Data taken from a collection
• • • • •
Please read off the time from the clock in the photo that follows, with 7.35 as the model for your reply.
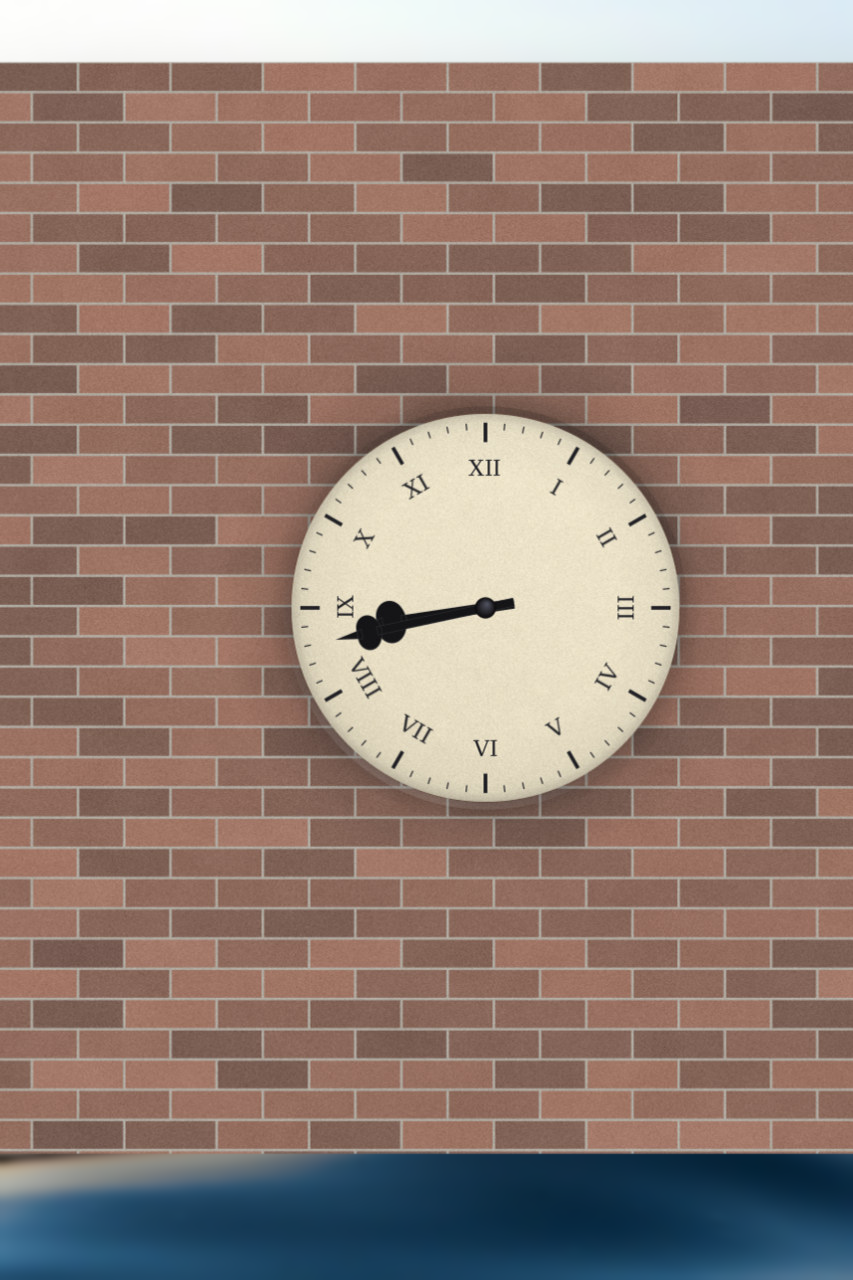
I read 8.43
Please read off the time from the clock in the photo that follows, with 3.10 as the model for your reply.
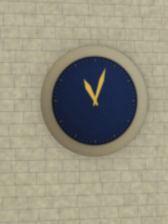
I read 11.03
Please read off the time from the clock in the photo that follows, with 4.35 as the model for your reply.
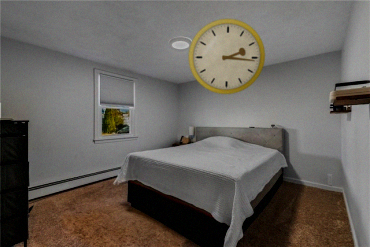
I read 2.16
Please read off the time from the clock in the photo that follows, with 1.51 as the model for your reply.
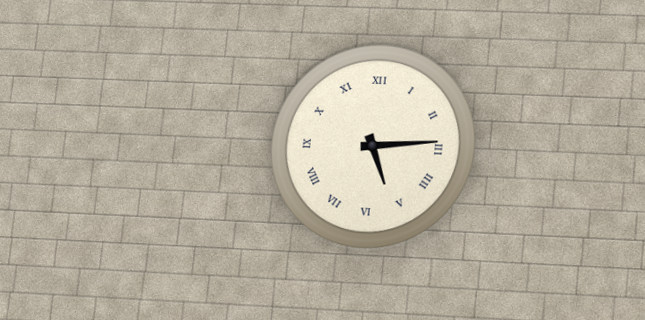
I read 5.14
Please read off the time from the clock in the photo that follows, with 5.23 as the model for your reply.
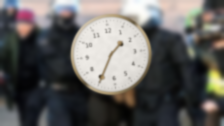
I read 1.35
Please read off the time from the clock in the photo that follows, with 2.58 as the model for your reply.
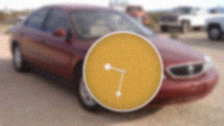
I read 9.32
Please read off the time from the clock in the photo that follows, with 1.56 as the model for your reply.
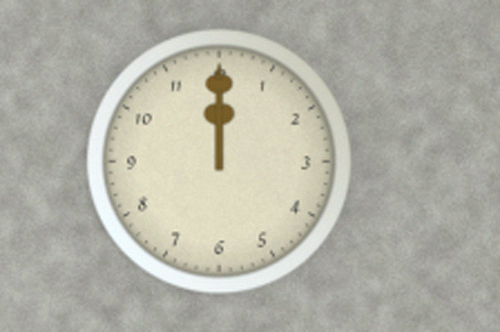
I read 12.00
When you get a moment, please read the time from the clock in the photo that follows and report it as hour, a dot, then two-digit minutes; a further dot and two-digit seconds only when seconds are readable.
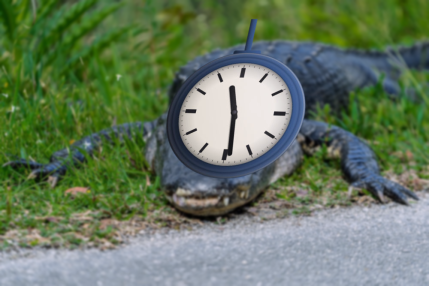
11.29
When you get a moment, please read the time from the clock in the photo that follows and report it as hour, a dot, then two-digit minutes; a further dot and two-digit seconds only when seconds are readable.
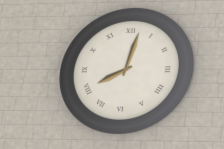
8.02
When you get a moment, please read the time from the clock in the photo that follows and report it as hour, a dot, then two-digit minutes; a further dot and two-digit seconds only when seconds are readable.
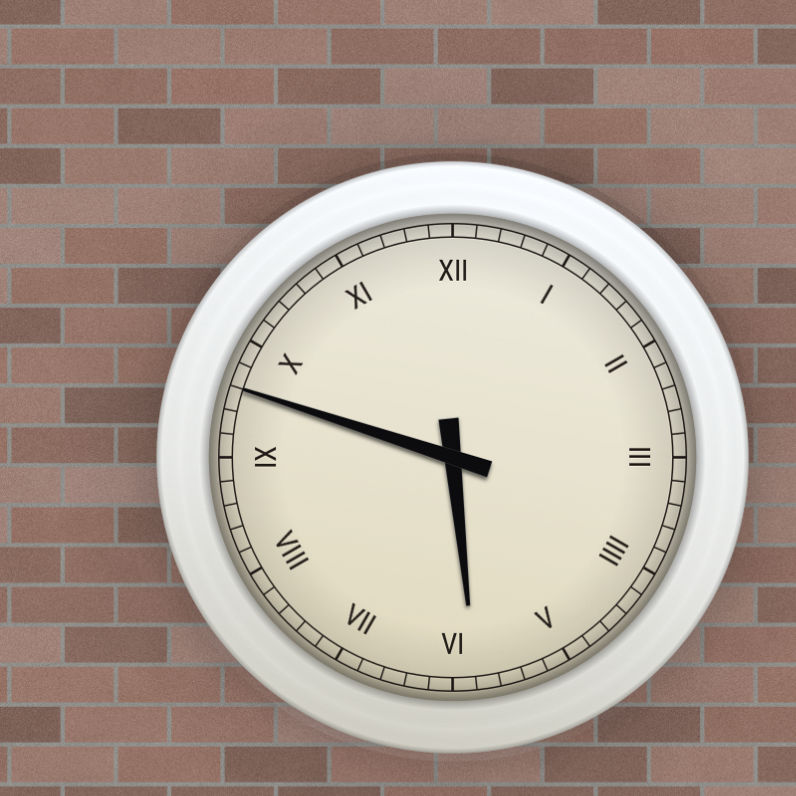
• • • • •
**WRITTEN TASK:** Rewrite all the records above, putting "the timepiece" wherever "the clock" appears and changing nothing else. Omit the pictures from your version.

**WORKED SOLUTION:**
Please read off the time from the timepiece in the photo that follows, with 7.35 as the model for your reply.
I read 8.43
Please read off the time from the timepiece in the photo that follows, with 3.10 as the model for your reply.
I read 11.03
Please read off the time from the timepiece in the photo that follows, with 4.35 as the model for your reply.
I read 2.16
Please read off the time from the timepiece in the photo that follows, with 1.51 as the model for your reply.
I read 5.14
Please read off the time from the timepiece in the photo that follows, with 5.23 as the model for your reply.
I read 1.35
Please read off the time from the timepiece in the photo that follows, with 2.58 as the model for your reply.
I read 9.32
Please read off the time from the timepiece in the photo that follows, with 1.56 as the model for your reply.
I read 12.00
When you get a moment, please read the time from the timepiece in the photo that follows and report it as hour, a dot, then two-digit minutes; a further dot and two-digit seconds only when seconds are readable.
11.29
When you get a moment, please read the time from the timepiece in the photo that follows and report it as hour, a dot, then two-digit minutes; a further dot and two-digit seconds only when seconds are readable.
8.02
When you get a moment, please read the time from the timepiece in the photo that follows and report it as hour, a dot, then two-digit minutes; a further dot and two-digit seconds only when seconds are readable.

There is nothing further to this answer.